Looking for the co-ordinates of the tangent parallel to this when x=0.6
2x^3-6x^2+10x+9
so far got - x=0.6 y=13.272 gradient = 4.96 (of original function)
how do i find the parallel tangent and then its co-ordinates.
I don't get this either. You are looking for "the co-ordinates of the tangent parallel to this" y =
2x^3-6x^2+10x+9 at the point (0.6, 13.272)? We can certainly get the tangent line to this curve at x = 0.6. Is this what you are looking for? What do you mean by "2nd tangent?" This is badly worded.
-Dan
I can only interpret this as meaning that you are looking for a value of x, other than .6 that has the same slope.

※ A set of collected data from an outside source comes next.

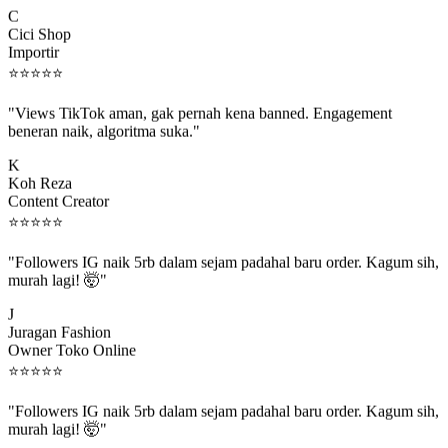
C
Cici Shop
Importir
⭐
⭐
⭐
⭐
⭐
"Views TikTok aman, gak pernah kena banned. Engagement
beneran naik, algoritma suka."
K
Koh Reza
Content Creator
⭐
⭐
⭐
⭐
⭐
"Followers IG naik 5rb dalam sejam padahal baru order. Kagum sih,
murah lagi! 🤯"
J
Juragan Fashion
Owner Toko Online
⭐
⭐
⭐
⭐
⭐
"Followers IG naik 5rb dalam sejam padahal baru order. Kagum sih,
murah lagi! 🤯"
J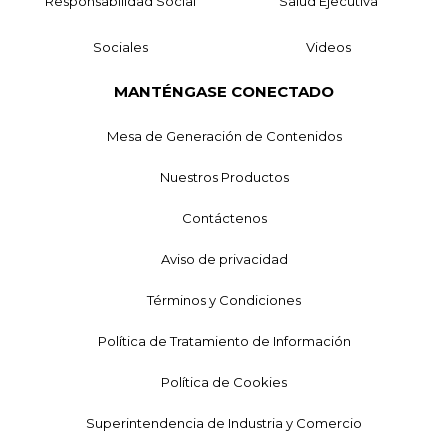
Responsabilidad Social
Salud Ejecutiva
Sociales
Videos
MANTÉNGASE CONECTADO
Mesa de Generación de Contenidos
Nuestros Productos
Contáctenos
Aviso de privacidad
Términos y Condiciones
Política de Tratamiento de Información
Política de Cookies
Superintendencia de Industria y Comercio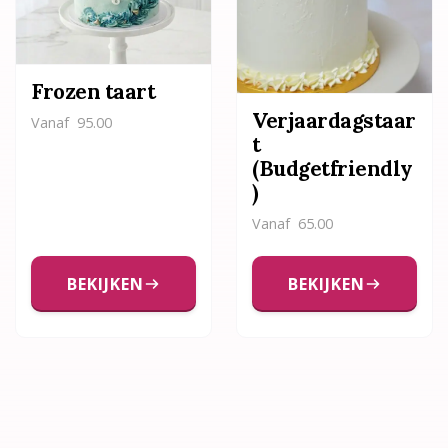
Frozen taart
Verjaardagstaar
Vanaf
95.00
t
(Budgetfriendly
)
Vanaf
65.00
BEKIJKEN
BEKIJKEN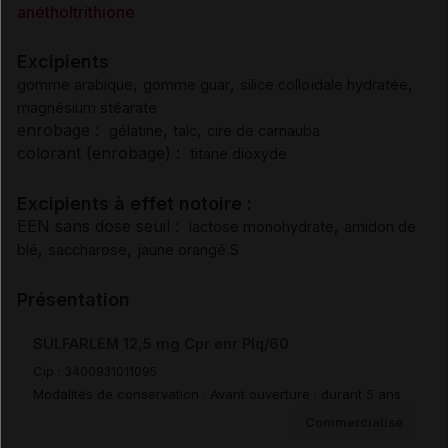
anétholtrithione
Pharmacocinétique
Excipients
,
,
,
gomme arabique
gomme guar
silice colloïdale hydratée
magnésium stéarate
Modalités de conservation
enrobage :
,
,
gélatine
talc
cire de carnauba
colorant (enrobage) :
titane dioxyde
Modalités manipulation/élimination
Excipients à effet notoire :
EEN sans dose seuil :
,
Prescription/délivrance/prise en charge
lactose monohydrate
amidon de
,
,
blé
saccharose
jaune orangé S
Présentation
SULFARLEM 12,5 mg Cpr enr Plq/60
Cip :
3400931011095
Modalités de conservation : Avant ouverture : durant 5 ans
Commercialisé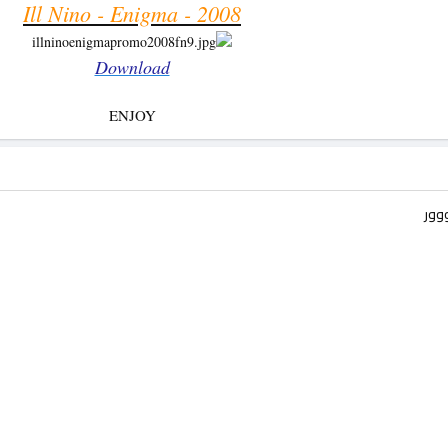
Ill Nino - Enigma - 2008
Download
ENJOY​
ور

With $\displaystyle f(x)= 2x^3-6x^2+10x+9$, $\displaystyle f'(x)= 6x^2-12x+ 10$. When $\displaystyle x= .6$, that is
$\displaystyle f'(.6)= 6(.6)^2- 12(.6)+ 10= 4.96$
so now you are looking for another value of x that satisfies $\displaystyle f'(x)= 6x^2- 12x+10= 4.96$
That is the same as solving $\displaystyle 6x^2- 12x+ 5.04$ and that is especially easy to solve because you already know that x= .6 is a solution: divide $\displaystyle 6x^2- 12x+ 5.04$ by $\displaystyle x- .6$.